The media. Television. The internet. All prodigious inventions that could have brought the light to billions - and, up to a point, they have - but were abused, in a typically human fashion, and perverted into ultra-fast catering to the basest of human impulses - the kind of impulses that spread the fastest, like - literally - the plague.
And all, TO PERVERT PEOPLE INTO SPINELESS CONSUMERS, not only of material goods, but of ideologies.
That's the bottom line.
Or has humankind "evolved", all by itself, as if living in a vacuum, into a degenerate race of blood-thirsty, crazy toddlers? How did this happen? Where are the studies explaining that?
Notice the deviously isolated subject of this study: "... that violent games [my emphasis] cause children psychological or neurological harm and make them more aggressive..."
Violence is violence. The mind does not recognise differences between virtual and non-virtual violence, or indeed, among kinds of violence. The intellect does; but the wider conglomerate of sense-based cognition that drives our experience of the world - starting by the limbic system - does not. Violence is a destructive force, pure and simple. It takes impure and willfully perverse (or hopelessly obtuse) reasoning to twist this basic reality into "anything-goes" sophistry.
You shouldn't need a PhD to figure that one out.
EVERYTHING starts as an impulse in the mind, as an image, as a fleeting fantasy. And everyone - certainly a Harvard study-conductor - should know that image equals example. And like breeds like. Violence breeds more violence.
The ultimate argument of such brave defenders of liberty is, inevitably, the claim that restrictions open the door to arbitrary censorship.

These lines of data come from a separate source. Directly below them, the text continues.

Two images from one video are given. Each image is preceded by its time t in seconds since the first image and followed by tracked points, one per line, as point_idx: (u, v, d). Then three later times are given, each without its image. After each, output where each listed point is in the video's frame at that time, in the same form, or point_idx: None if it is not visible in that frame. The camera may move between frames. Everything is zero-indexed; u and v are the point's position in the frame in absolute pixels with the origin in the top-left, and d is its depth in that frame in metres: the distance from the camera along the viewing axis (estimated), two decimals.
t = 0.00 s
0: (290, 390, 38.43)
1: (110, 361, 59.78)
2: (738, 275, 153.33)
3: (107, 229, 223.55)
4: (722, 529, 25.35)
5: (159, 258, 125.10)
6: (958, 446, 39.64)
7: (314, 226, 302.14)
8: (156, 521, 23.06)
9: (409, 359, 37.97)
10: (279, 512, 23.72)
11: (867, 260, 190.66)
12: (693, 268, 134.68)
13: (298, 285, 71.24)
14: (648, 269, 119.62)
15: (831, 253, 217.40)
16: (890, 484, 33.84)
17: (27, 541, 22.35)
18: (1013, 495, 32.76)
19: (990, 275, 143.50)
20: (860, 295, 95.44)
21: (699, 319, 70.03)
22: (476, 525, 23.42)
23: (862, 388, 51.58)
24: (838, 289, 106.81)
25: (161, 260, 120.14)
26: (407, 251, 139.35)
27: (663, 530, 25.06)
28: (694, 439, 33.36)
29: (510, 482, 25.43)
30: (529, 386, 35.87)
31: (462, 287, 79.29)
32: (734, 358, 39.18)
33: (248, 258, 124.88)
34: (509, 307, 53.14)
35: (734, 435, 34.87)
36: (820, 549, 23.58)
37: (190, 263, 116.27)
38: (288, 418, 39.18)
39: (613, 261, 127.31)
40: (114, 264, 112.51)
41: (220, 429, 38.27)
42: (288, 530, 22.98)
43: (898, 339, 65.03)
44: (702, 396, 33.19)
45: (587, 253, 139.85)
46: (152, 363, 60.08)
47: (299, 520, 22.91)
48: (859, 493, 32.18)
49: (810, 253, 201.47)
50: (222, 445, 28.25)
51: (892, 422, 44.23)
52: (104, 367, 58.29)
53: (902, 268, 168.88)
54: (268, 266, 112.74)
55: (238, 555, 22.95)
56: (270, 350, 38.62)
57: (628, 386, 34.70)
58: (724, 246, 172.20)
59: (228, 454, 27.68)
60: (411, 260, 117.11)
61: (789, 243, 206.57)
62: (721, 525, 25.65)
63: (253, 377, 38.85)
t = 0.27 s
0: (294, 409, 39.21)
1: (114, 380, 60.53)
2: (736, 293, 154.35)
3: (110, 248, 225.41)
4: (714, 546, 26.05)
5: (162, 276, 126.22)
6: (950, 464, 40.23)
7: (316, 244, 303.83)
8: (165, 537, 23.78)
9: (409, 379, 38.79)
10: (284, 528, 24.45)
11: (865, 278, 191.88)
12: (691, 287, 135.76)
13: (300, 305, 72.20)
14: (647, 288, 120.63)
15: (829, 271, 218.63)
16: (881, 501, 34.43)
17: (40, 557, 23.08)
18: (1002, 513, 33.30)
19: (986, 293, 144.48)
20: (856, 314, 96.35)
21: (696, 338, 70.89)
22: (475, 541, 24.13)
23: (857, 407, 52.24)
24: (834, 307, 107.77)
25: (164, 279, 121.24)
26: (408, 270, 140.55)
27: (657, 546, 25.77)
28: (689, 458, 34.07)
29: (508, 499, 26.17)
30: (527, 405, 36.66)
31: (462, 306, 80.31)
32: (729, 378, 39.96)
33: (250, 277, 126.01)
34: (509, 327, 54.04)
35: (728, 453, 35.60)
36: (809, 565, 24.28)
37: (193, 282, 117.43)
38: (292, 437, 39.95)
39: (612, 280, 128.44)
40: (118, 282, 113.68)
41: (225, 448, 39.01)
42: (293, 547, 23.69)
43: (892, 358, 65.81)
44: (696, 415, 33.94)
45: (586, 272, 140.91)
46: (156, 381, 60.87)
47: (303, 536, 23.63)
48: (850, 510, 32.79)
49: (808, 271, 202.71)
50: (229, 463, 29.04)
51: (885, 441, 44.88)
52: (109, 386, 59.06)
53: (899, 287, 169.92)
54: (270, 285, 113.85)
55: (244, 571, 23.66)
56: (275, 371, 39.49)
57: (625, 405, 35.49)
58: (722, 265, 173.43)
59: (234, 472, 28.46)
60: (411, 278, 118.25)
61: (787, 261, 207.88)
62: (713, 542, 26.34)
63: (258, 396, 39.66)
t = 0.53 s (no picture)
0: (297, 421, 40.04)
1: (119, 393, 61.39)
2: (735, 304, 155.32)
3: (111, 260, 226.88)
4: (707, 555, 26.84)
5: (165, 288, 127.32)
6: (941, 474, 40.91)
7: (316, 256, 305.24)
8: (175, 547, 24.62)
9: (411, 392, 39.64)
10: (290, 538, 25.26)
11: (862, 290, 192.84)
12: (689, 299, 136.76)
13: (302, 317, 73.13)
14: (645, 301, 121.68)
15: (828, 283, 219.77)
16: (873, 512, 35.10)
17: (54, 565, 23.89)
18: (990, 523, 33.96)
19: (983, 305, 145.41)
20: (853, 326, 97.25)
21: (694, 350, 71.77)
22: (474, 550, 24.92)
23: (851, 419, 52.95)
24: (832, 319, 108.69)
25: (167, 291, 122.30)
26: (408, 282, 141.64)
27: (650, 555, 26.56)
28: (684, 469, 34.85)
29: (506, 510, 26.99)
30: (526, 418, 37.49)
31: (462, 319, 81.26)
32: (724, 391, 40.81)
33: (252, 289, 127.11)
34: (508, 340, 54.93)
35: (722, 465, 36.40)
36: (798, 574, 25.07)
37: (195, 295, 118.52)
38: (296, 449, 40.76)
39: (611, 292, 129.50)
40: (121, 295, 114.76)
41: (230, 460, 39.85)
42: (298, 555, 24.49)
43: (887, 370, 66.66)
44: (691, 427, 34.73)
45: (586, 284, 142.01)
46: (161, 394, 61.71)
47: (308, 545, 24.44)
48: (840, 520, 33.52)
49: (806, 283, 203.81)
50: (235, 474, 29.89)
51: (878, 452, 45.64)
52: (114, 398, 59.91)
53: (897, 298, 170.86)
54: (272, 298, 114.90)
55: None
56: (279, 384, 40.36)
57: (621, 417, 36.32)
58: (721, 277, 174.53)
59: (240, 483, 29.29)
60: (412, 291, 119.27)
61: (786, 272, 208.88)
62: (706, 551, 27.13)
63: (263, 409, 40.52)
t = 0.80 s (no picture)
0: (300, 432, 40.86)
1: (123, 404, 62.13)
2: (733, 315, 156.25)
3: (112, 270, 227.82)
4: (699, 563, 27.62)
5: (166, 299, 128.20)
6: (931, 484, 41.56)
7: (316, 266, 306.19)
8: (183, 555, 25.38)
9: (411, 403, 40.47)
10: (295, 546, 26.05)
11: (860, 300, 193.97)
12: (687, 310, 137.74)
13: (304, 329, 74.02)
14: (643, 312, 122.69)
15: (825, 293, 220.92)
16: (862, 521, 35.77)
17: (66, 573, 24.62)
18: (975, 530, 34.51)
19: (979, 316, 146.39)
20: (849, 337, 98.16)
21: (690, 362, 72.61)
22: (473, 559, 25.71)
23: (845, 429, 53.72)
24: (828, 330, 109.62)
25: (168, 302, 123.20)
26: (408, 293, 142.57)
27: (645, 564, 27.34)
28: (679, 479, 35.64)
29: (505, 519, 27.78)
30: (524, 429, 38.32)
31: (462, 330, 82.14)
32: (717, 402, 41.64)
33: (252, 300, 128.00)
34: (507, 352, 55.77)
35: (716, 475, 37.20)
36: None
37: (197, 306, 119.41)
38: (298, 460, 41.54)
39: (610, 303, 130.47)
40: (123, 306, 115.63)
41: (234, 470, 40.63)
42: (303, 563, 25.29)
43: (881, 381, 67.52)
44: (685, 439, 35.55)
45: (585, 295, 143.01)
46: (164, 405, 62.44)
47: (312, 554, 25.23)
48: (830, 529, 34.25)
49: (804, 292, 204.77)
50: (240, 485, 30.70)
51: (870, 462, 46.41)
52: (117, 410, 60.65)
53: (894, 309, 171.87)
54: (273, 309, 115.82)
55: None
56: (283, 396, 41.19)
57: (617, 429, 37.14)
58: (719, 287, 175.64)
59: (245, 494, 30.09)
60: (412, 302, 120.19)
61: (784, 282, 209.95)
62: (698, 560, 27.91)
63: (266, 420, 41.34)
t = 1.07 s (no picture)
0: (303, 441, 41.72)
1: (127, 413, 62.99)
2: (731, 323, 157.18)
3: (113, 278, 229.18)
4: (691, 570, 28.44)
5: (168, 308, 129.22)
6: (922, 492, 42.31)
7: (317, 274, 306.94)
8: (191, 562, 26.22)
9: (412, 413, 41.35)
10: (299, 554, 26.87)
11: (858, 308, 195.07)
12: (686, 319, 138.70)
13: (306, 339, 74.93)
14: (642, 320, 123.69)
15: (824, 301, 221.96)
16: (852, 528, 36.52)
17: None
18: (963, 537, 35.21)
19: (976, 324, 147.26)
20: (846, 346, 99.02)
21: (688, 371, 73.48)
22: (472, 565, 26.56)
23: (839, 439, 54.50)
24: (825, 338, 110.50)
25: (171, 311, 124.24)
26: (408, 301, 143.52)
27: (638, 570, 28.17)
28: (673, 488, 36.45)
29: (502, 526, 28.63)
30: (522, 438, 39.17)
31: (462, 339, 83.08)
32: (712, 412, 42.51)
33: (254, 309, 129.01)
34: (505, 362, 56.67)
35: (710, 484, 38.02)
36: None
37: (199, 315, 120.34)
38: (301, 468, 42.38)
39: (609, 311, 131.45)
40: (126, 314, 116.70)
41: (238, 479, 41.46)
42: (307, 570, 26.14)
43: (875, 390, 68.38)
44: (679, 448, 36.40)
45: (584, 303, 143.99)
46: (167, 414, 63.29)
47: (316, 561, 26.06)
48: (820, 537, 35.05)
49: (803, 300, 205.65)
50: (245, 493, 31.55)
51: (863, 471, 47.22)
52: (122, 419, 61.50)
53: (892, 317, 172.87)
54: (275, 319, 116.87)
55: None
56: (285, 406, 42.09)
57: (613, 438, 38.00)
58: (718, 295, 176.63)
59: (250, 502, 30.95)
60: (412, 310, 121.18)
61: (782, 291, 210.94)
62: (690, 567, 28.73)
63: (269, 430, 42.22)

It's as a vacuous argument, as is the rest of the arguments of the defenders of the uglier "liberties". (Yes, I am using quotation marks because lax values, if any, do not constitute freedom. In fact, they lead to slavery, to spineless acquiescence.)
If you prohibit one thing on the basis of certain criteria, it does not follow automatically that this would foster increasingly arbitrary decisions in the future. As long as we keep using our intellect, we CAN decide what is acceptable and what not as we go, can't we?

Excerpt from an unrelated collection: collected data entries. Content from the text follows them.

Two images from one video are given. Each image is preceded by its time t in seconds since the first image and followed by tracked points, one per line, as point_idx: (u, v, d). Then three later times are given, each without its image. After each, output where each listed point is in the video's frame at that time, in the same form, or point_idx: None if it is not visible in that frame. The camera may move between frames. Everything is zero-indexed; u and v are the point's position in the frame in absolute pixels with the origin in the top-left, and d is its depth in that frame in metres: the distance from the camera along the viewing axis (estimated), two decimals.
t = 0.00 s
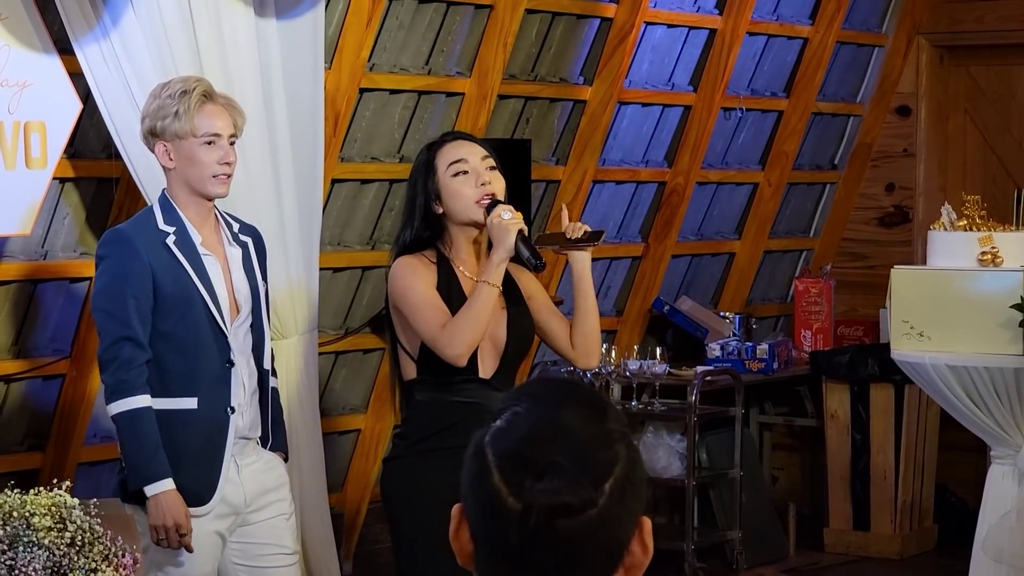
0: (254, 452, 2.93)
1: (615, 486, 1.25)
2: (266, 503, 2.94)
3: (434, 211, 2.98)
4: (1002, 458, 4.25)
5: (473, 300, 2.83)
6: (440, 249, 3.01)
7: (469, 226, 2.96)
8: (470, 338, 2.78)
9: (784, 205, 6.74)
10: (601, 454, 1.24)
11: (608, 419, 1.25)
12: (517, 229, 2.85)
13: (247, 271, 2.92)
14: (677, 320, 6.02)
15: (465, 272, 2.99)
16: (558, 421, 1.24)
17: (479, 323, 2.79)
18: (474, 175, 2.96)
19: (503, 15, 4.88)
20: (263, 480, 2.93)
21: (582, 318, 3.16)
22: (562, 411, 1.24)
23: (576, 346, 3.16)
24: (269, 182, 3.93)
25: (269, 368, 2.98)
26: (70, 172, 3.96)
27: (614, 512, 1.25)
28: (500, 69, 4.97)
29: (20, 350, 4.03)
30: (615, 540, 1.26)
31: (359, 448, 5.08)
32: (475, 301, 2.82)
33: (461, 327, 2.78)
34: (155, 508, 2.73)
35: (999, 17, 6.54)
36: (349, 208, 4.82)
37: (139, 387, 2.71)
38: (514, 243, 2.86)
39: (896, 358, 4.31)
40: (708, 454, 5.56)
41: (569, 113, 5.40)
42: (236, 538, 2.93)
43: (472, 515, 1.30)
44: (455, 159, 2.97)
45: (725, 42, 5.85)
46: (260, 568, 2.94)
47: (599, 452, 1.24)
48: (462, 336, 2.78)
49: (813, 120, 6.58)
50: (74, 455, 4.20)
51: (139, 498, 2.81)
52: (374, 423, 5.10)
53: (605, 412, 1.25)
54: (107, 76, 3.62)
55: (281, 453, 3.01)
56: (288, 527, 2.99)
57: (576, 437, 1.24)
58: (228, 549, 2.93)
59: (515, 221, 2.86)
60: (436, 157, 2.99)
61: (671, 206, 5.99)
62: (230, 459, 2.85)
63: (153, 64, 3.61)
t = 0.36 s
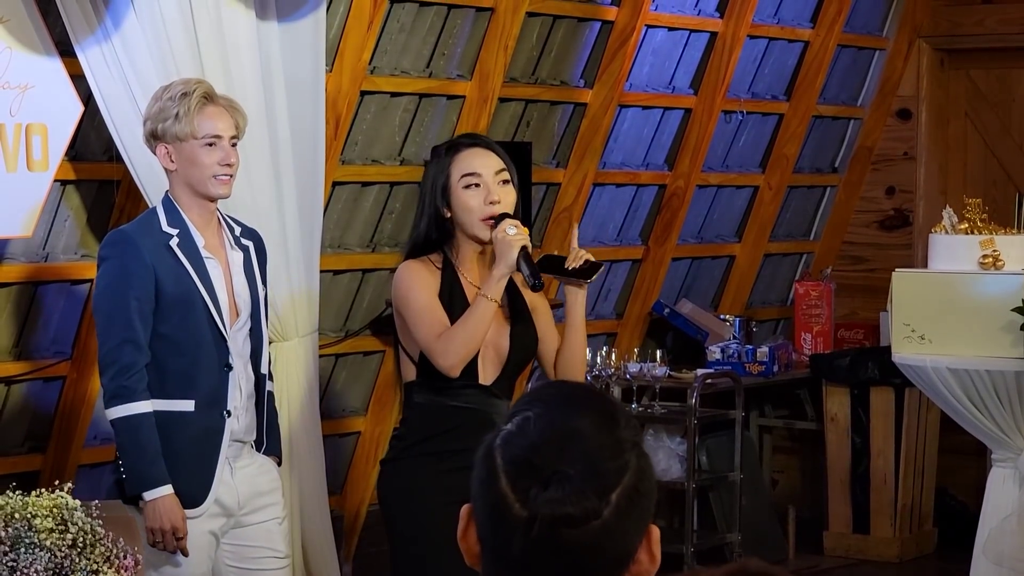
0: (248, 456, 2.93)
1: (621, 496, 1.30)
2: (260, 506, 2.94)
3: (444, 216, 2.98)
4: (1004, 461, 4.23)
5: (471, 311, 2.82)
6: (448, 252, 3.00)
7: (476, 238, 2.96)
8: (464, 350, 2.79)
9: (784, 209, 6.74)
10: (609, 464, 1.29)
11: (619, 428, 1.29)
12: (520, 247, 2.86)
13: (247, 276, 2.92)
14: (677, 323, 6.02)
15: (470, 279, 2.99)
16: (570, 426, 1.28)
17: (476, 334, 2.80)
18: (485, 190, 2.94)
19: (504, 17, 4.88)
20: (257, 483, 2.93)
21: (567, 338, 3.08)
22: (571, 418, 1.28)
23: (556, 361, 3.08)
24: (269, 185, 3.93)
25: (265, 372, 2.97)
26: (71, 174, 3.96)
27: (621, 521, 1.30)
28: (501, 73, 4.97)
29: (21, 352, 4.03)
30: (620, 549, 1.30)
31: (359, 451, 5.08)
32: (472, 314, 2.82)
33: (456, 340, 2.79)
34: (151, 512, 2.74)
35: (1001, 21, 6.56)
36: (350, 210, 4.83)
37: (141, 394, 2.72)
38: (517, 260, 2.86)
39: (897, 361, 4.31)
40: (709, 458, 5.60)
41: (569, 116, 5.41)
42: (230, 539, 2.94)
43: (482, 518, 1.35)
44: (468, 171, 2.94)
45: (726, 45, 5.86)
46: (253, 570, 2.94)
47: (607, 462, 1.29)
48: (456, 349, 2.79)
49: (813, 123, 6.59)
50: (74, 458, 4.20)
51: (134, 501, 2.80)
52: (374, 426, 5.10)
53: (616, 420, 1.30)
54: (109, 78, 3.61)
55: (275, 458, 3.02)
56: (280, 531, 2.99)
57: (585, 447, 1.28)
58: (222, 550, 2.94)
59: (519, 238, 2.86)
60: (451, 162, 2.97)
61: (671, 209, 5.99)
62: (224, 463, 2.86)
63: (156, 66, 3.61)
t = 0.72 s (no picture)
0: (248, 455, 2.93)
1: (614, 491, 1.22)
2: (260, 506, 2.94)
3: (440, 210, 2.97)
4: (1007, 460, 4.26)
5: (467, 317, 2.82)
6: (437, 251, 3.00)
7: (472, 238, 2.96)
8: (460, 353, 2.79)
9: (787, 208, 6.75)
10: (603, 459, 1.21)
11: (614, 421, 1.22)
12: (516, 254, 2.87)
13: (251, 274, 2.92)
14: (680, 322, 6.02)
15: (462, 278, 2.99)
16: (565, 420, 1.21)
17: (473, 337, 2.80)
18: (489, 193, 2.93)
19: (507, 16, 4.88)
20: (256, 483, 2.92)
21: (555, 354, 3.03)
22: (564, 413, 1.21)
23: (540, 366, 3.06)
24: (272, 182, 3.93)
25: (269, 371, 2.97)
26: (74, 172, 3.96)
27: (614, 518, 1.23)
28: (504, 72, 4.97)
29: (24, 350, 4.03)
30: (615, 547, 1.23)
31: (361, 450, 5.08)
32: (468, 318, 2.82)
33: (451, 344, 2.79)
34: (158, 508, 2.73)
35: (1004, 20, 6.55)
36: (354, 209, 4.83)
37: (147, 391, 2.72)
38: (513, 264, 2.88)
39: (900, 361, 4.30)
40: (712, 456, 5.61)
41: (572, 115, 5.41)
42: (228, 538, 2.92)
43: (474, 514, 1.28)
44: (473, 170, 2.94)
45: (729, 45, 5.86)
46: (250, 570, 2.93)
47: (600, 457, 1.21)
48: (451, 354, 2.78)
49: (816, 122, 6.59)
50: (77, 456, 4.20)
51: (139, 497, 2.80)
52: (376, 425, 5.10)
53: (611, 413, 1.22)
54: (112, 76, 3.60)
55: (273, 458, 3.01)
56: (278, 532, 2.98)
57: (577, 444, 1.21)
58: (220, 549, 2.92)
59: (517, 244, 2.88)
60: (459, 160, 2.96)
61: (674, 208, 6.00)
62: (231, 462, 2.86)
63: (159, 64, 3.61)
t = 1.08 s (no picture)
0: (242, 454, 2.92)
1: (558, 478, 1.23)
2: (254, 504, 2.93)
3: (429, 213, 2.96)
4: (1003, 458, 4.28)
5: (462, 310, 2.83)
6: (433, 251, 2.98)
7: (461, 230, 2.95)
8: (462, 348, 2.79)
9: (784, 205, 6.76)
10: (545, 448, 1.22)
11: (556, 409, 1.22)
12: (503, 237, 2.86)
13: (247, 271, 2.92)
14: (676, 320, 6.02)
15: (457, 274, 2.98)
16: (508, 411, 1.21)
17: (473, 328, 2.81)
18: (468, 181, 2.92)
19: (504, 14, 4.88)
20: (250, 481, 2.91)
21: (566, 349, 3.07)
22: (506, 402, 1.21)
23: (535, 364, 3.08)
24: (269, 180, 3.93)
25: (263, 370, 2.97)
26: (71, 170, 3.96)
27: (559, 507, 1.23)
28: (502, 69, 4.97)
29: (21, 347, 4.03)
30: (559, 536, 1.24)
31: (358, 447, 5.09)
32: (466, 309, 2.82)
33: (452, 338, 2.79)
34: (157, 507, 2.75)
35: (1000, 18, 6.54)
36: (351, 205, 4.83)
37: (147, 389, 2.73)
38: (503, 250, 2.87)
39: (897, 359, 4.30)
40: (708, 454, 5.61)
41: (570, 113, 5.41)
42: (221, 537, 2.91)
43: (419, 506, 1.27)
44: (452, 162, 2.93)
45: (726, 43, 5.86)
46: (243, 569, 2.92)
47: (542, 447, 1.21)
48: (453, 347, 2.79)
49: (813, 120, 6.61)
50: (73, 454, 4.20)
51: (137, 495, 2.81)
52: (373, 423, 5.10)
53: (552, 401, 1.23)
54: (109, 73, 3.61)
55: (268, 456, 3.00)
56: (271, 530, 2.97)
57: (520, 432, 1.21)
58: (213, 548, 2.91)
59: (503, 228, 2.87)
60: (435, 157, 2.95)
61: (671, 206, 6.00)
62: (226, 461, 2.86)
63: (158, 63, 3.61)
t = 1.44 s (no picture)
0: (250, 449, 2.92)
1: (498, 483, 1.32)
2: (262, 499, 2.93)
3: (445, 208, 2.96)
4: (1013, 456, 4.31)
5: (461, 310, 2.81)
6: (446, 246, 2.98)
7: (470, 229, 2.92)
8: (460, 348, 2.80)
9: (793, 203, 6.77)
10: (484, 451, 1.31)
11: (499, 410, 1.32)
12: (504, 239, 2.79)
13: (253, 266, 2.92)
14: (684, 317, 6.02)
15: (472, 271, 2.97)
16: (450, 418, 1.31)
17: (471, 331, 2.81)
18: (481, 182, 2.90)
19: (515, 10, 4.88)
20: (258, 476, 2.91)
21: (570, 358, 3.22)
22: (449, 408, 1.31)
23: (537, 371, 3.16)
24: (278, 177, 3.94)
25: (270, 366, 2.96)
26: (81, 164, 3.96)
27: (501, 509, 1.32)
28: (512, 65, 4.96)
29: (29, 342, 4.04)
30: (504, 537, 1.33)
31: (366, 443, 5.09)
32: (466, 309, 2.81)
33: (450, 339, 2.81)
34: (164, 505, 2.75)
35: (1009, 17, 6.50)
36: (360, 201, 4.83)
37: (155, 385, 2.73)
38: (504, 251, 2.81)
39: (907, 357, 4.29)
40: (716, 451, 5.60)
41: (579, 109, 5.41)
42: (230, 532, 2.92)
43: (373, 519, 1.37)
44: (467, 160, 2.91)
45: (736, 40, 5.85)
46: (251, 565, 2.93)
47: (484, 447, 1.31)
48: (452, 347, 2.81)
49: (822, 118, 6.61)
50: (82, 449, 4.21)
51: (145, 491, 2.81)
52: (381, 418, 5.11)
53: (495, 404, 1.33)
54: (120, 66, 3.61)
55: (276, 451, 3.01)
56: (279, 524, 2.98)
57: (462, 432, 1.31)
58: (222, 544, 2.92)
59: (504, 230, 2.81)
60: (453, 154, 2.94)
61: (679, 203, 6.00)
62: (235, 456, 2.86)
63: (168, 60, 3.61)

The actual reasoning behind the least sinister (but no less harmful) arguments amounts to: "Who are we to decide what is 'good' and what 'bad', and who are we to impose either on anyone?"
Yes, indeed. If you're talking sub specie aeternitatis, then you can easily reduce Cheops' pyramid into a molehill. (And Stalin into a misguided but ultimately not-bad Uncle Joe.)
But our daily lives are not fashioned in the light of eternity, and the question is: what kind of society do we want to live in?
And how about the right NOT to be exposed to violence and oversexualisation?
Who is fighting for those?
California was; and it was defeated.
"Rights" also imply an ability to choose. But how can a person who has been practically indoctrinated from the day s/he was born choose anything that is not what s/he is familiar with?
One thing I definitely agree about with the author of the "study" above and the supporters of this line of thought: it IS perverse, and it IS pretend.
Only, I am not talking about video games.
To end this on a positive, constructive note, here's a suggestion: how about conducting a study on WHAT exactly does cause the surge of mindless violence among the very young that has started in the 1990s and shows no signs of dying down?
I would suspect that most thinking and sentient human beings already have an idea of what is causing it. But if Harvard & Co. need to be convinced of it, so be it.
Only, it would have to be conducted and the results assessed by a panel of truly independent-thinking people who prefer the truth to the sound of their own voice and the sight of their name in the New York Times.